Ayat di atas pula yang menandakan bahwa hadits Nabi saw menjadi hujjah kedua dalam menetapkan aturan syara, sebagaimana sudah diterangkan di atas bahwa hadits itu ada yang mutawatir, shahih, hasan, dan dha’if. Di antara hadits tersebut sedikit yang menjadi hujjah, spesialuntuk hadits mutawatir, shahih, hasan, atau hadits lain yang dimenolong oleh hadits tersebut, sedangkan hadits dha’if tidak sanggup diambil menjadi hujjah dalam menetapkan syara.

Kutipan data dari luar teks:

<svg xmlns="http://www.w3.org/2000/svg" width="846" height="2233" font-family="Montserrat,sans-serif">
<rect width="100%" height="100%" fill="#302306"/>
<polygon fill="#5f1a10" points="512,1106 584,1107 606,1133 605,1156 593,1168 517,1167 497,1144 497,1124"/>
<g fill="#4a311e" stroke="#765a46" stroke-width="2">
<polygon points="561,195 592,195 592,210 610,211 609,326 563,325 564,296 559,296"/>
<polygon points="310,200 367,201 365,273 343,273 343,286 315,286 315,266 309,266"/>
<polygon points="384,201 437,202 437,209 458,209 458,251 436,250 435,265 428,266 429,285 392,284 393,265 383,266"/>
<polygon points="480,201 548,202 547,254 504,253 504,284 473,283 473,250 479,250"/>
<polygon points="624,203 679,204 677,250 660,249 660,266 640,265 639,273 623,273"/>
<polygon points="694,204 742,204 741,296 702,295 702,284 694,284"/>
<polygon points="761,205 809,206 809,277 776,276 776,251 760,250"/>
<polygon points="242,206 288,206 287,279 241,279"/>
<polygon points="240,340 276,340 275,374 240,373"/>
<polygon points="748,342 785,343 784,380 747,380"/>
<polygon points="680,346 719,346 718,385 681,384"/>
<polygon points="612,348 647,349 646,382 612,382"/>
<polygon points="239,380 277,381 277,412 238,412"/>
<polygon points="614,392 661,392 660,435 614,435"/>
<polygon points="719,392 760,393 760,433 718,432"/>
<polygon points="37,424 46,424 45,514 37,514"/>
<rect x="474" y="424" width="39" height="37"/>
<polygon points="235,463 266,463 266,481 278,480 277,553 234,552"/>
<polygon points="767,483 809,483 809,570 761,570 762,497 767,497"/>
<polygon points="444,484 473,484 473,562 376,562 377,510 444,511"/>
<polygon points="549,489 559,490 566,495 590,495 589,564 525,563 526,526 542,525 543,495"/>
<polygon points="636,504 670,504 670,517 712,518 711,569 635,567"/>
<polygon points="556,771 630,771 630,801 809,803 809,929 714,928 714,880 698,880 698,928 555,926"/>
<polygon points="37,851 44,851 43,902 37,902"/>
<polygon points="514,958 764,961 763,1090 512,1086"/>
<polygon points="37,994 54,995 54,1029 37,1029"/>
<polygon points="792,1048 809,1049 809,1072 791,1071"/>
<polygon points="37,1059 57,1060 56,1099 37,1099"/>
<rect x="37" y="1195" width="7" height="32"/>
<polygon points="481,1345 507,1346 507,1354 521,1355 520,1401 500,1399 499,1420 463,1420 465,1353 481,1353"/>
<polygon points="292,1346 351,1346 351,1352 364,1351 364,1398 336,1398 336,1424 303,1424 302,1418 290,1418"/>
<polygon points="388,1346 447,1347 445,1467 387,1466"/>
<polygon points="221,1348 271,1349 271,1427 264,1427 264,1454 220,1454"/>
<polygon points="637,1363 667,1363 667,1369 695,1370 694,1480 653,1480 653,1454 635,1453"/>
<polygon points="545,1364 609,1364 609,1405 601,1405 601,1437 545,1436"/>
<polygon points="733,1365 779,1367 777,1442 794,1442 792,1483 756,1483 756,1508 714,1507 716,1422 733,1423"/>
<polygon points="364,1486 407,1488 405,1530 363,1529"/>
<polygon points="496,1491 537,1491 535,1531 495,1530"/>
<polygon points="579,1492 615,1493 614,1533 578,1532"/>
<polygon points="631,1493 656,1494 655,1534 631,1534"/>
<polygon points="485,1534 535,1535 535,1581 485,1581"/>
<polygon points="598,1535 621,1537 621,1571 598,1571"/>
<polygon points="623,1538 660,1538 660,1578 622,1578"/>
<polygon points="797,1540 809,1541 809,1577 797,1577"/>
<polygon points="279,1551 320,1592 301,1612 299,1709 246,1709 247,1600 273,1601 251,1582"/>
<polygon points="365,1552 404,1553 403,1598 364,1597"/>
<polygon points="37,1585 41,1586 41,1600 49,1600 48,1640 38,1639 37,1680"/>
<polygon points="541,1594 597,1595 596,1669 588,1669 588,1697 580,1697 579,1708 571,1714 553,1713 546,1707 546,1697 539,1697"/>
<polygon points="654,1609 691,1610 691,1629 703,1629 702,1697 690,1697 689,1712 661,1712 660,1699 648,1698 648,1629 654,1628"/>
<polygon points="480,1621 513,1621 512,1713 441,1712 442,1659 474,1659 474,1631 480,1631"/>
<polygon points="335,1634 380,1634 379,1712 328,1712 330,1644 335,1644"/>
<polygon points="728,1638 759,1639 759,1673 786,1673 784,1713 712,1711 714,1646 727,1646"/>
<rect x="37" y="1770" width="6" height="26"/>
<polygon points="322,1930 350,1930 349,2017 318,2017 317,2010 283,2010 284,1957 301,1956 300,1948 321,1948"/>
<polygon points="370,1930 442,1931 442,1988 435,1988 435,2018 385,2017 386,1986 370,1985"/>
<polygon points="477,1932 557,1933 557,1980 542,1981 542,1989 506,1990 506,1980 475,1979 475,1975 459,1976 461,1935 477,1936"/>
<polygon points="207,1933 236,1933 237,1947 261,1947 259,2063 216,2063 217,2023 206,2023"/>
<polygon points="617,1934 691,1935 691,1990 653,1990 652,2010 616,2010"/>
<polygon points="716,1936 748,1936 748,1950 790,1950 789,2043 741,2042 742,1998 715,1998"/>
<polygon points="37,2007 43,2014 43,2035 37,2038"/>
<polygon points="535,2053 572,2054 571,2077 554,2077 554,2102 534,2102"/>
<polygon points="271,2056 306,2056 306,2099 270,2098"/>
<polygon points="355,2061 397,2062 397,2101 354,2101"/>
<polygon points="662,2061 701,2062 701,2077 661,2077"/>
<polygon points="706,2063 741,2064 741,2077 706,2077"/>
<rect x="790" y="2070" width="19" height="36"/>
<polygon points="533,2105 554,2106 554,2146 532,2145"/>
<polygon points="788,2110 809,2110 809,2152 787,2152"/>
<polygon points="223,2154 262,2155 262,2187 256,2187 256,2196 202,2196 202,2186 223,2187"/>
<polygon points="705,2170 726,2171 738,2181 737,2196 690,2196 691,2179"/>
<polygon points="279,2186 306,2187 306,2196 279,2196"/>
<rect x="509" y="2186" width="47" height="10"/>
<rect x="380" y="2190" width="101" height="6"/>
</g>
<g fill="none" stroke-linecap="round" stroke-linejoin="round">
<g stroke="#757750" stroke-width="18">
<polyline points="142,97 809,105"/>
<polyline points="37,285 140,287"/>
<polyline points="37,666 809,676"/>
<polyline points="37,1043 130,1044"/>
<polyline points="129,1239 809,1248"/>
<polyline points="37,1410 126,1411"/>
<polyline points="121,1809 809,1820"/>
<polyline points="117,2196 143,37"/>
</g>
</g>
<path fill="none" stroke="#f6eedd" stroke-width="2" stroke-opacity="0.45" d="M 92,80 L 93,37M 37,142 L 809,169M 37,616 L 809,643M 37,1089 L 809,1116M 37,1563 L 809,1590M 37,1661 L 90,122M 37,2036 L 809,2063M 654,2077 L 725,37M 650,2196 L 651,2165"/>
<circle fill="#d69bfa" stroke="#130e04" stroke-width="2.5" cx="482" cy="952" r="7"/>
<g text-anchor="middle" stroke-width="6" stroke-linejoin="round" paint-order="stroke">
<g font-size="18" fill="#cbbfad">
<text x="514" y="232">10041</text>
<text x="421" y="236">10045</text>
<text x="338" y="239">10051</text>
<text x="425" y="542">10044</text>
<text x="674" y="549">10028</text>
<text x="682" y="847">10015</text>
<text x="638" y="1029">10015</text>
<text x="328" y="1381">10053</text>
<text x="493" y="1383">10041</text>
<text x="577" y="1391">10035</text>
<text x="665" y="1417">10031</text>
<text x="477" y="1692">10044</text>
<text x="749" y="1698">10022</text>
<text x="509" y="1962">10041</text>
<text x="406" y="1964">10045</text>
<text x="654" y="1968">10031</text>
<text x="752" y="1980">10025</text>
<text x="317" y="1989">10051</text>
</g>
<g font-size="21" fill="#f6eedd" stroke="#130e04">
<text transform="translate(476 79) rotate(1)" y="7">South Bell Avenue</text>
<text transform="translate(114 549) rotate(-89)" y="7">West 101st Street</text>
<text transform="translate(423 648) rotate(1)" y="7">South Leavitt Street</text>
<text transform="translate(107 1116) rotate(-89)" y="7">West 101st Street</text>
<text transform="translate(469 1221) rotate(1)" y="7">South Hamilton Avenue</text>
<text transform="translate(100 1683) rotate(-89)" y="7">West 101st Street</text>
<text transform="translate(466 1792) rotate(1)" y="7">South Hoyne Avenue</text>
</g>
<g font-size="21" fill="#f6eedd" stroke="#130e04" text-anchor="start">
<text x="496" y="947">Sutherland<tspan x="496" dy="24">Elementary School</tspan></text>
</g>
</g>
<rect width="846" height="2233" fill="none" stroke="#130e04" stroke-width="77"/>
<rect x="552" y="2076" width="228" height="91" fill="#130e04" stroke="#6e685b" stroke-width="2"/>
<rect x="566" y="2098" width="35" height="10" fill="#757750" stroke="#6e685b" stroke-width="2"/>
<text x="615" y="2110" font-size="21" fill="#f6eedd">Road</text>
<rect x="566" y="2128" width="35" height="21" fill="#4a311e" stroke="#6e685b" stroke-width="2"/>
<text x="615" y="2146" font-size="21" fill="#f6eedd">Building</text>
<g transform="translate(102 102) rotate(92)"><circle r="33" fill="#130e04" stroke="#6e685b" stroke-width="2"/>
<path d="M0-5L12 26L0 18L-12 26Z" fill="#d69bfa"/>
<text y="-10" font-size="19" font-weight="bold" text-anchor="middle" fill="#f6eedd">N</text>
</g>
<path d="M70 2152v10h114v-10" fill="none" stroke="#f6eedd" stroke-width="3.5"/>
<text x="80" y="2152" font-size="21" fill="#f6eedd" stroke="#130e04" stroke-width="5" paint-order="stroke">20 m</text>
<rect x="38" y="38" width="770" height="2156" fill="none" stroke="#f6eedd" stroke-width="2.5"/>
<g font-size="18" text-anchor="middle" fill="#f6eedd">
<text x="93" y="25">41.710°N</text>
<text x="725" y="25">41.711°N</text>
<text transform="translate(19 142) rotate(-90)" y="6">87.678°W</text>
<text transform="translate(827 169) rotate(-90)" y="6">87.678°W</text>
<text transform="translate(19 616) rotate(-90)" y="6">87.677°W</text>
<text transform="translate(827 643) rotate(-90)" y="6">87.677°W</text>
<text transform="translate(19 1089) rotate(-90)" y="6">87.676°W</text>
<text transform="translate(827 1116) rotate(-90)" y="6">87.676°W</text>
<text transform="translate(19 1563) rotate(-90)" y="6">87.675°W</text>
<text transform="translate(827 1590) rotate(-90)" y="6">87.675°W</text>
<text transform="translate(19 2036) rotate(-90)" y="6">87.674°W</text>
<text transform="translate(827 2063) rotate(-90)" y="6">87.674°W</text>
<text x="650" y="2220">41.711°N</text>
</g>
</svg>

Kaprikornus seluruh ulama setuju bahwa hadis itulah yang bertindak menandakan segala yang di kehendaki al-Quran, sekaligus menjadi rujukan aturan kedua setelah al-Quran, walaupun ada perbedaan-perbedaan paham terkena batas kehujjahan hadits. Mengingat kedudukan hadis (fungsinya) sebagai mana yang sudah disebutkan kita harus mempelajari hadits dengan sedalam-dalamnya, di samping itu perlu menepis dan menyaringnya.
®
Kepustakaan:
Hasbi As-Shiddiqi, Kriteria Antara Sunnah dan Bid’ah, (Jakarta, Bulan Bintang, 1967).